Task prompt:
Reproduce the data below line for line, leaving out any pictures.

Input for this task:

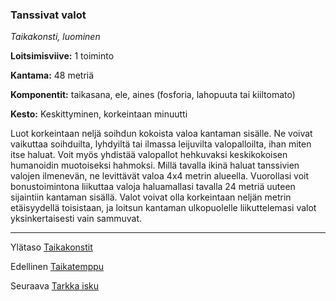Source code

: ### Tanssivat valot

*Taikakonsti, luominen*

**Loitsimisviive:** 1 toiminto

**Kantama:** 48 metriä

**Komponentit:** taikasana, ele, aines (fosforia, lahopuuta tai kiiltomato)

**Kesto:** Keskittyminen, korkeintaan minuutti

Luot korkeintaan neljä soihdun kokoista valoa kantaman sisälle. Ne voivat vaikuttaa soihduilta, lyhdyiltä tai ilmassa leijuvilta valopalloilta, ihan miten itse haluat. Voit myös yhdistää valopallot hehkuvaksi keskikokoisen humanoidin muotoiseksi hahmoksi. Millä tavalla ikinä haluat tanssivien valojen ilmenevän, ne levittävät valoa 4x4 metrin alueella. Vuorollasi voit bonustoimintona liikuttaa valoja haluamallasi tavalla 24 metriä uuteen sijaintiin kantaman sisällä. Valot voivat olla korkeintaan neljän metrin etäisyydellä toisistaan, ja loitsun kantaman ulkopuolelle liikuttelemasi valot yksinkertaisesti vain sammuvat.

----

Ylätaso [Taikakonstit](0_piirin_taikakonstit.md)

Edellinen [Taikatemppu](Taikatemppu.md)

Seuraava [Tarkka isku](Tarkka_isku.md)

Response:
Source code

: ### Tanssivat valot

*Taikakonsti, luominen*

**Loitsimisviive:** 1 toiminto

**Kantama:** 48 metriä

**Komponentit:** taikasana, ele, aines (fosforia, lahopuuta tai kiiltomato)

**Kesto:** Keskittyminen, korkeintaan minuutti

Luot korkeintaan neljä soihdun kokoista valoa kantaman sisälle. Ne voivat vaikuttaa soihduilta, lyhdyiltä tai ilmassa leijuvilta valopalloilta, ihan miten itse haluat. Voit myös yhdistää valopallot hehkuvaksi keskikokoisen humanoidin muotoiseksi hahmoksi. Millä tavalla ikinä haluat tanssivien valojen ilmenevän, ne levittävät valoa 4x4 metrin alueella. Vuorollasi voit bonustoimintona liikuttaa valoja haluamallasi tavalla 24 metriä uuteen sijaintiin kantaman sisällä. Valot voivat olla korkeintaan neljän metrin etäisyydellä toisistaan, ja loitsun kantaman ulkopuolelle liikuttelemasi valot yksinkertaisesti vain sammuvat.

----

Ylätaso [Taikakonstit](0_piirin_taikakonstit.md)

Edellinen [Taikatemppu](Taikatemppu.md)

Seuraava [Tarkka isku](Tarkka_isku.md)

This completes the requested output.